▶ **RECORDED INFORMATION**
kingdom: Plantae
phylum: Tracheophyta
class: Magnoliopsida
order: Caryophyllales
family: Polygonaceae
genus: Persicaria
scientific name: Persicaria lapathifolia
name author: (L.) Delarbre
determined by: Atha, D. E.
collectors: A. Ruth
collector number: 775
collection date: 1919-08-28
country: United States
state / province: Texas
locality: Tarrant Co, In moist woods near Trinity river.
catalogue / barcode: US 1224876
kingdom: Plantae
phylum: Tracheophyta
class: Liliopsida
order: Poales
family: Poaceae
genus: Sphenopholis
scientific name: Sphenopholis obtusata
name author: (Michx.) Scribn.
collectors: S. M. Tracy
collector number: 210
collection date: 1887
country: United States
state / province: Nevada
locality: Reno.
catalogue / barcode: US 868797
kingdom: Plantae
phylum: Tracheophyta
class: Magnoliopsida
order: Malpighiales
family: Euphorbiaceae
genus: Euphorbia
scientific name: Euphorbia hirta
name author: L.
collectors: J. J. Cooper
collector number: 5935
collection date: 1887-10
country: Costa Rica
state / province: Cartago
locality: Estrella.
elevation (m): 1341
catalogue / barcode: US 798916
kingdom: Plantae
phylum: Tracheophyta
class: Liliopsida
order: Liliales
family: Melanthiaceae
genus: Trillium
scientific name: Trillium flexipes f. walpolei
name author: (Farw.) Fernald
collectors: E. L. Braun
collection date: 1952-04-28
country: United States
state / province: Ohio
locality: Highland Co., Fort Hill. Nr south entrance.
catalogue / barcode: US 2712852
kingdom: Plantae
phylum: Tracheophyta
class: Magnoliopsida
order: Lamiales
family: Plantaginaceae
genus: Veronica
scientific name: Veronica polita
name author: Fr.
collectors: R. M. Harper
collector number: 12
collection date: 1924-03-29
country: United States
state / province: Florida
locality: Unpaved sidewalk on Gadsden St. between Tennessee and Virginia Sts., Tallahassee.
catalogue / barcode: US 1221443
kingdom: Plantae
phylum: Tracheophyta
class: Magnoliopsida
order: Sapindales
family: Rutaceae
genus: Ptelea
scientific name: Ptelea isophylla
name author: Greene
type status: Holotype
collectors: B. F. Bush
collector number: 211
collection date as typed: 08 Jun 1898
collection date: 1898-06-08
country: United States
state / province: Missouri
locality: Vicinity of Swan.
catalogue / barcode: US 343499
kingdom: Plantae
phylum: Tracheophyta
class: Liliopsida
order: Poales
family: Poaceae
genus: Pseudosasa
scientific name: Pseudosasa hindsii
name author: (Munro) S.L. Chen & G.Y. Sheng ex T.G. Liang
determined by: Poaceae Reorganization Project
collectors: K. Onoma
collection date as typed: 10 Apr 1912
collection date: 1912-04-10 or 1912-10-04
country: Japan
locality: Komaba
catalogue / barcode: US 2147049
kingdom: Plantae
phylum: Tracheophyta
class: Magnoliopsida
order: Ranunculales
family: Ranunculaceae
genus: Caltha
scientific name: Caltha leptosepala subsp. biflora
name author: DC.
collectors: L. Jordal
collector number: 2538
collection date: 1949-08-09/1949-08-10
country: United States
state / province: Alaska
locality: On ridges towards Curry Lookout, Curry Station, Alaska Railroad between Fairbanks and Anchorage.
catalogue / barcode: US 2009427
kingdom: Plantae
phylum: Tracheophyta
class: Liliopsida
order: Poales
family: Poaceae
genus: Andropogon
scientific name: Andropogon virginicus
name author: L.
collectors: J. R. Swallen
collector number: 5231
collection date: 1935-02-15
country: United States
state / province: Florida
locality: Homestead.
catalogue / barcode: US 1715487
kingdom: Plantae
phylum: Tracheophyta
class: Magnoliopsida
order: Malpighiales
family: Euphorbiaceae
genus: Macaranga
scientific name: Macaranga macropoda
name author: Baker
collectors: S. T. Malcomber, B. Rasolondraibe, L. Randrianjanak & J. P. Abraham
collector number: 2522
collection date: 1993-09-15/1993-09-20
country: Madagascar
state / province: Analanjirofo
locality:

▶ **OBJECTIVE**
Extract every line from all of the rows above and reproduce each one word for word.

▶ **RESULT BELOW**
kingdom: Plantae
phylum: Tracheophyta
class: Magnoliopsida
order: Caryophyllales
family: Polygonaceae
genus: Persicaria
scientific name: Persicaria lapathifolia
name author: (L.) Delarbre
determined by: Atha, D. E.
collectors: A. Ruth
collector number: 775
collection date: 1919-08-28
country: United States
state / province: Texas
locality: Tarrant Co, In moist woods near Trinity river.
catalogue / barcode: US 1224876
kingdom: Plantae
phylum: Tracheophyta
class: Liliopsida
order: Poales
family: Poaceae
genus: Sphenopholis
scientific name: Sphenopholis obtusata
name author: (Michx.) Scribn.
collectors: S. M. Tracy
collector number: 210
collection date: 1887
country: United States
state / province: Nevada
locality: Reno.
catalogue / barcode: US 868797
kingdom: Plantae
phylum: Tracheophyta
class: Magnoliopsida
order: Malpighiales
family: Euphorbiaceae
genus: Euphorbia
scientific name: Euphorbia hirta
name author: L.
collectors: J. J. Cooper
collector number: 5935
collection date: 1887-10
country: Costa Rica
state / province: Cartago
locality: Estrella.
elevation (m): 1341
catalogue / barcode: US 798916
kingdom: Plantae
phylum: Tracheophyta
class: Liliopsida
order: Liliales
family: Melanthiaceae
genus: Trillium
scientific name: Trillium flexipes f. walpolei
name author: (Farw.) Fernald
collectors: E. L. Braun
collection date: 1952-04-28
country: United States
state / province: Ohio
locality: Highland Co., Fort Hill. Nr south entrance.
catalogue / barcode: US 2712852
kingdom: Plantae
phylum: Tracheophyta
class: Magnoliopsida
order: Lamiales
family: Plantaginaceae
genus: Veronica
scientific name: Veronica polita
name author: Fr.
collectors: R. M. Harper
collector number: 12
collection date: 1924-03-29
country: United States
state / province: Florida
locality: Unpaved sidewalk on Gadsden St. between Tennessee and Virginia Sts., Tallahassee.
catalogue / barcode: US 1221443
kingdom: Plantae
phylum: Tracheophyta
class: Magnoliopsida
order: Sapindales
family: Rutaceae
genus: Ptelea
scientific name: Ptelea isophylla
name author: Greene
type status: Holotype
collectors: B. F. Bush
collector number: 211
collection date as typed: 08 Jun 1898
collection date: 1898-06-08
country: United States
state / province: Missouri
locality: Vicinity of Swan.
catalogue / barcode: US 343499
kingdom: Plantae
phylum: Tracheophyta
class: Liliopsida
order: Poales
family: Poaceae
genus: Pseudosasa
scientific name: Pseudosasa hindsii
name author: (Munro) S.L. Chen & G.Y. Sheng ex T.G. Liang
determined by: Poaceae Reorganization Project
collectors: K. Onoma
collection date as typed: 10 Apr 1912
collection date: 1912-04-10 or 1912-10-04
country: Japan
locality: Komaba
catalogue / barcode: US 2147049
kingdom: Plantae
phylum: Tracheophyta
class: Magnoliopsida
order: Ranunculales
family: Ranunculaceae
genus: Caltha
scientific name: Caltha leptosepala subsp. biflora
name author: DC.
collectors: L. Jordal
collector number: 2538
collection date: 1949-08-09/1949-08-10
country: United States
state / province: Alaska
locality: On ridges towards Curry Lookout, Curry Station, Alaska Railroad between Fairbanks and Anchorage.
catalogue / barcode: US 2009427
kingdom: Plantae
phylum: Tracheophyta
class: Liliopsida
order: Poales
family: Poaceae
genus: Andropogon
scientific name: Andropogon virginicus
name author: L.
collectors: J. R. Swallen
collector number: 5231
collection date: 1935-02-15
country: United States
state / province: Florida
locality: Homestead.
catalogue / barcode: US 1715487
kingdom: Plantae
phylum: Tracheophyta
class: Magnoliopsida
order: Malpighiales
family: Euphorbiaceae
genus: Macaranga
scientific name: Macaranga macropoda
name author: Baker
collectors: S. T. Malcomber, B. Rasolondraibe, L. Randrianjanak & J. P. Abraham
collector number: 2522
collection date: 1993-09-15/1993-09-20
country: Madagascar
state / province: Analanjirofo
locality:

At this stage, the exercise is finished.